Выбрать главу

Западные лица все еще составляли для меня проблему, я их не узнавал и не чувствовал, зато советские делегаты распознавались немедленно, еще до того, как они открывали рот: будто все они только что сошли с лагерной вышки. А уж если открывали рот…

«Госдепартамент использует вас в своей игре, Юрий Федорович!» Это советский эксперт по гуманитарным, разумеется, вопросам только что выслушал речь госсекретаря Шульца, в которой тот потребовал освобождения Сахарова, Марченко, Корягина и всех членов Хельсинкских групп. Не было тайной, что Орлов просил Шульца об этом. Более того, Орлов здесь появился сам, нахально одетый в элегантный костюм, сшитый для него в КГБ, и ведущей дружеские беседы с западными делегатами. Ясное дело, агент Шульца.

«Ну, может быть Вы поможете освободить наших заключенных?» — предположил я. Он посмотрел на меня так, как если б я свалился с луны.
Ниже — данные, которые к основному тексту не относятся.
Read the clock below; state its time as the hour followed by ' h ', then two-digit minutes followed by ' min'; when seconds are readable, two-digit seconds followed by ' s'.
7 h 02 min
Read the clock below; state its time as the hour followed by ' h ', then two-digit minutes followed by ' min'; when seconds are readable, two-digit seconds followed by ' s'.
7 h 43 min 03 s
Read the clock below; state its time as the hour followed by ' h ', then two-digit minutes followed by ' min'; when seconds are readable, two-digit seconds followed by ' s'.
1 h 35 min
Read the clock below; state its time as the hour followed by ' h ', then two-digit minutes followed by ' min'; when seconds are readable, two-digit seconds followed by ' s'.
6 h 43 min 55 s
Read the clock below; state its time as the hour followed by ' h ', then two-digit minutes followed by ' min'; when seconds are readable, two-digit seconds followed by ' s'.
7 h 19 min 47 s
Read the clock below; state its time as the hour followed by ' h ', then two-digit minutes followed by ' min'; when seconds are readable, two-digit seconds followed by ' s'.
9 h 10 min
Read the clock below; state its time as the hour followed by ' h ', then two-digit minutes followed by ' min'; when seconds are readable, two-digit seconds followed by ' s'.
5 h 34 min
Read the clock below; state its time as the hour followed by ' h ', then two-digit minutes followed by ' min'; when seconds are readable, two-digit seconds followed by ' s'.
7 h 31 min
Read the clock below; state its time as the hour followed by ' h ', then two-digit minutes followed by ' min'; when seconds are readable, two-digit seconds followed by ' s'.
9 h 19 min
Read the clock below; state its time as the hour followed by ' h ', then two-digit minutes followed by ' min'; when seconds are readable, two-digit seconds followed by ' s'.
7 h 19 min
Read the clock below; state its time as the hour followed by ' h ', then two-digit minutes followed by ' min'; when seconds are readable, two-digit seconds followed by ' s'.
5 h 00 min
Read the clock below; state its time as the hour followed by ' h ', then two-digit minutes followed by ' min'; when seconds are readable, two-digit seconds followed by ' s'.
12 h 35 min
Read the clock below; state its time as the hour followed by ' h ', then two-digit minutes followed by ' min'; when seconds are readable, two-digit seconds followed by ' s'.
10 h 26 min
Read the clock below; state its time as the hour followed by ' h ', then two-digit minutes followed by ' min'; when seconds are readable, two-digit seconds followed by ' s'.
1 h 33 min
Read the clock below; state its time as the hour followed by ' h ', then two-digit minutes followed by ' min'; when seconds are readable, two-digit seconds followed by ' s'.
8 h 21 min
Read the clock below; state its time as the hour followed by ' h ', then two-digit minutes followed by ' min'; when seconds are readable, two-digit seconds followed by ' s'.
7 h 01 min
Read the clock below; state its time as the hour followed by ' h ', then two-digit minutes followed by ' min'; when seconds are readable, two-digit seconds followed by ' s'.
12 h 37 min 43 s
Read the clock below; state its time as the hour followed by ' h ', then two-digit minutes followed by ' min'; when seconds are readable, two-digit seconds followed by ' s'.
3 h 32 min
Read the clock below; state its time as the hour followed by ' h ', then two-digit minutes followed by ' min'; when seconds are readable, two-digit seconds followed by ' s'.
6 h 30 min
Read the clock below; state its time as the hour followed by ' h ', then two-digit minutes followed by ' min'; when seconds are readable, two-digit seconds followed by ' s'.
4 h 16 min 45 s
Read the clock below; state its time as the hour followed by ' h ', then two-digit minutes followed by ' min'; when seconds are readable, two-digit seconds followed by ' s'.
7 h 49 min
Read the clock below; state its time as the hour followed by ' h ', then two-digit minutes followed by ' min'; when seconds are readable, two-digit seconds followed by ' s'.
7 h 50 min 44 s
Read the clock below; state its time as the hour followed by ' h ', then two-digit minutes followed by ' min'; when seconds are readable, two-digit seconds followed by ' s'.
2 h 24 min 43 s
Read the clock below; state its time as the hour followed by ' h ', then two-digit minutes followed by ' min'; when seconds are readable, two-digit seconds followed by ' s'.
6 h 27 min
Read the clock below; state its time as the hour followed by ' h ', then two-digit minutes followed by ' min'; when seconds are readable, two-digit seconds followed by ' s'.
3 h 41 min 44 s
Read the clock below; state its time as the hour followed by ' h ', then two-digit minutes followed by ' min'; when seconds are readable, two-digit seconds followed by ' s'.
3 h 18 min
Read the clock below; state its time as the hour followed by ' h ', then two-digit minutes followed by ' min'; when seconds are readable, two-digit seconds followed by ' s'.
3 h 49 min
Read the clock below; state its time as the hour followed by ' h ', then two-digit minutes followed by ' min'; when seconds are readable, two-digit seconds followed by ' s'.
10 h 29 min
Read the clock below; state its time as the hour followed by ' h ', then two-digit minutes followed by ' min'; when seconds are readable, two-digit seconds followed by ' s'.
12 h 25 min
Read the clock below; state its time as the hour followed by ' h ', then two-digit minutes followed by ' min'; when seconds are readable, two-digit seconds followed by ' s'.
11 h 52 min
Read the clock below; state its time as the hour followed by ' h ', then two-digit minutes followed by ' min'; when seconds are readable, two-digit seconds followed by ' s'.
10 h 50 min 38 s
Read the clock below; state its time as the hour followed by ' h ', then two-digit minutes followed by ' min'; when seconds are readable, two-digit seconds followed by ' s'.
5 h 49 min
Фактически я и сам начал чувствовать себя чуть-чуть свалившимся оттуда после многих дискуссий в Америке и Европе с такими людьми, которые хоть и сочувствовали нам, но, в отличие от Рейгана и Шульца, верили, что сильное давление на СССР в области прав человека может породить опасную нестабильность; или вовсе не верили ни в какую связь между правами человека и международной безопасностью. Уже более десяти лет прошло с тех пор, как Хельсинкский Акт 1975 года формально признал наличие такой связи, и наша Московская группа опиралась именно на эту концепцию. Тем не менее, многие все еще ее не понимали. Моя кампания в защиту политзаключенных была и кампанией в поддержку этой идеи. Я пытался объяснить на обоих континентах то, что нам, членам Хельсинкских групп, было всегда элементарно ясно: советский режим не смог бы ощетиниться вооруженным лагерем, швыряя богатства и таланты страны в бездонную пропасть милитаризма, без своих беспрецедентных ограничений на свободу передвижения и свободный обмен информацией, введенных после 1917 года как внутри страны, так и в отношениях с внешним миром. Существование непроницаемых барьеров для демократического контроля над военно-промышленным комплексом, для развития неконтролируемых контактов между миллионами простых людей, для взаимного знания и понимания между народами, — вот где лежала угроза международному миру и безопасности, а не в давлении на правительства или на граждан в отношении прав человека. Наоборот, такие взаимные мирные вмешательства объединяют людей, позволяя им чувствовать себя частью всемирной человеческой семьи. Возникновение такого чувства, настаивал я, гораздо более важно для мира, чем любые сколь угодно дружеские отношения между правителями. Хорошие официальные отношения между правительствами не означают ровно ничего, если одно из них, или оба вместе являются тоталитарными. Добрые отношения с нацистской Германией и позорный Мюнхенский период дали Англии и Франции нуль безопасности, а взаимоотношения между нацистской Германией и Советским Союзом были экстрасуперзамечательными именно перед стартом кровавейшей войны между ними.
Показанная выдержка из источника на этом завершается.